Ángela está
enferma y no puede meterse en la cama porque tiene que trabajar. Las gripes
nunca se curan de pie, decía su padre, que se creía muy listo. Por eso lo mató
el alcohol, por listo, por sabio, por espabilado. Su madre, que aparentemente
era más tonta, la enseñó a mirar por encima de la tormenta. Quédate en la cama,
hija, le habría dicho, y mañana comerás puñetazos porque no habrá otra cosa.
-Me voy, Pablo
–se despide Ángela-. Si llaman, di que estoy en el bar. Luego te veo.
Pablo es su gato
siamés, el regalo de cumpleaños de su amiga Luisa, que también se cree muy
lista. Por eso le ha engordado tanto la barriga en unos meses, por lista, por
sabia, por espabilada.
En la calle, que
hoy es fría como un desengaño, la gente la mira dos veces. La muchacha va
envuelta en un abrigo que le cae grande, con las solapas levantadas.

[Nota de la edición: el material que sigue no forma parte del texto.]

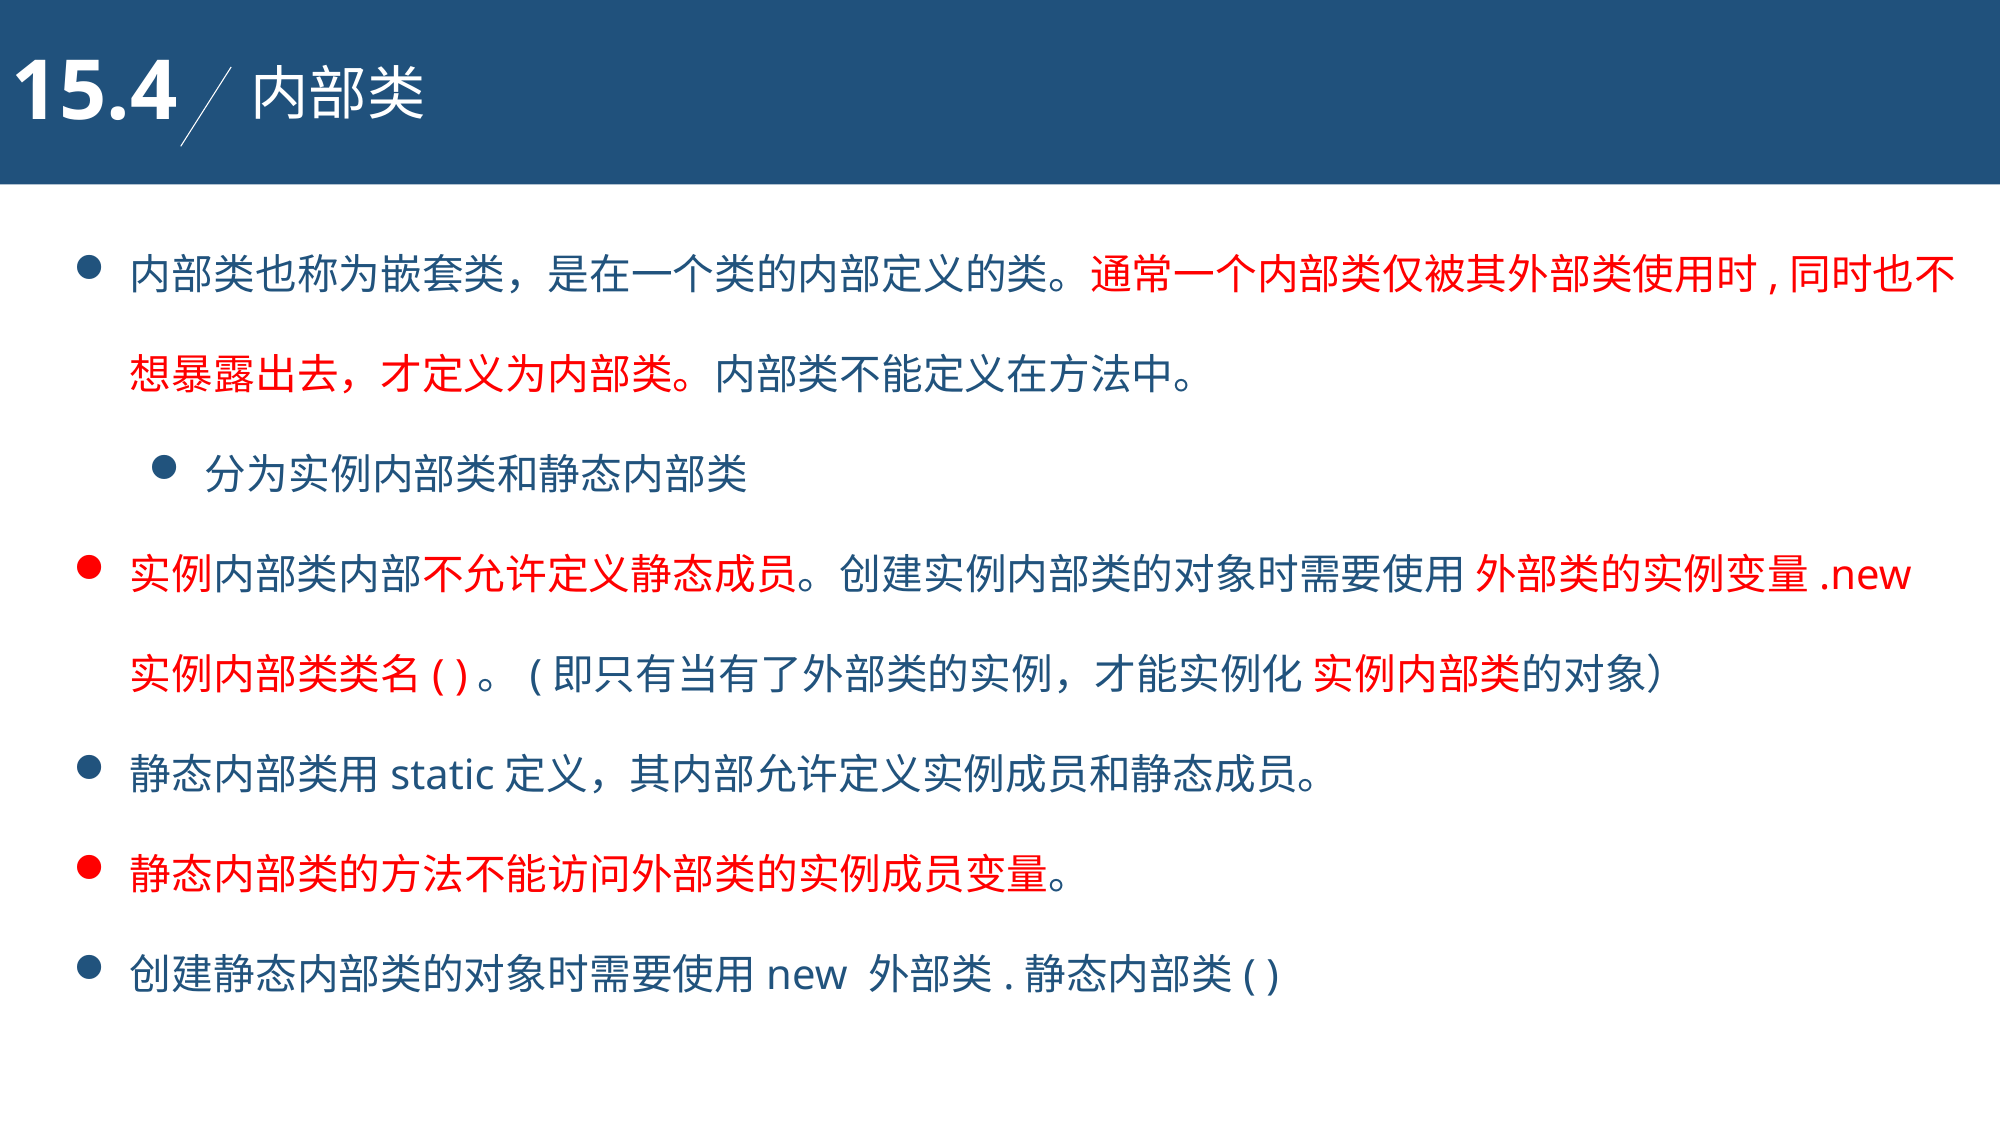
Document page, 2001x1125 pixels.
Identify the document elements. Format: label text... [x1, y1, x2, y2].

text_box 内部类也称为嵌套类，是在一个类的内部定义的类。通常一个内部类仅被其外部类使用时,同时也不想暴露出去，才定义为内部类。内部类不能定义在方法中。 分为实例内部类和静态内部类 实例内部类内部不允许定义静态成员。创建实例内部类的对象时需要使用 外部类的实例变量.new 实例内部类类名( )。(即只有当有了外部类的实例，才能实例化 实例内部类的对象） 静态内部类用static定义，其内部允许定义实例成员和静态成员。 静态内部类的方法不能访问外部类的实例成员变量。 创建静态内部类的对象时需要使用new 外部类.静态内部类( ) [58, 190, 1985, 1006]
text_box 15.4 [0, 40, 197, 206]
list 内部类 [235, 57, 1449, 139]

Las manos no
se le ven, tampoco los pies, y la bufanda le cubre el rostro hasta las cejas.
Camina dando tumbos como una momia despistada, calle abajo, con su fiebre y sus
prisas nuevas de camarera. Los semáforos se han multiplicado y le dicen dos
veces que puede pasar, o que ahora no puede, o que puede pero no puede. Y los
coches son más coches que otros días, y los perros han hecho dos veces lo que
hacen siempre, y los dueños, que se creen muy listos, también han hecho lo de
siempre.
Ahí voy, hecha
una momia, se dice, y se ríe, porque si llora estropea el maquillaje, y el
maquillaje es muy caro.
-Buenos días,
Ángela. Vaya cara que traes, niña. ¿Estás con gripe? Date prisa y cámbiate, que
mira cómo tengo la barra. Tómate una aspirina.
La muchacha mira
la barra para ver cómo la tiene, y lo que ve no le gusta demasiado, porque ve a
su padre, lo ve muchas veces, a su padre junto a su padre, a su padre al lado
de otros padres, todos juntos, todos el mismo, todos bebiendo de la copa y
sonriendo con estupidez, todos muriéndose en la copa. Y ella, que se indigna y
enseguida le trepan los demonios por el cuerpo, se acerca a todos ellos y les dice
que son muy listos, que son muy sabios, que son muy espabilados, que por eso se
despeñan en las barras de los bares, que si mañana comemos puñetazos es lo de
menos, que para ellos lo importante es esconderse de la vida en un vaso. Y les
grita que son tan cobardes como un perro flaco.
-Lo siento, Rosa
–se disculpa con la dueña-. Me salió del alma.
Del alma le ha
salido, y es bien cierto. Aunque tarde.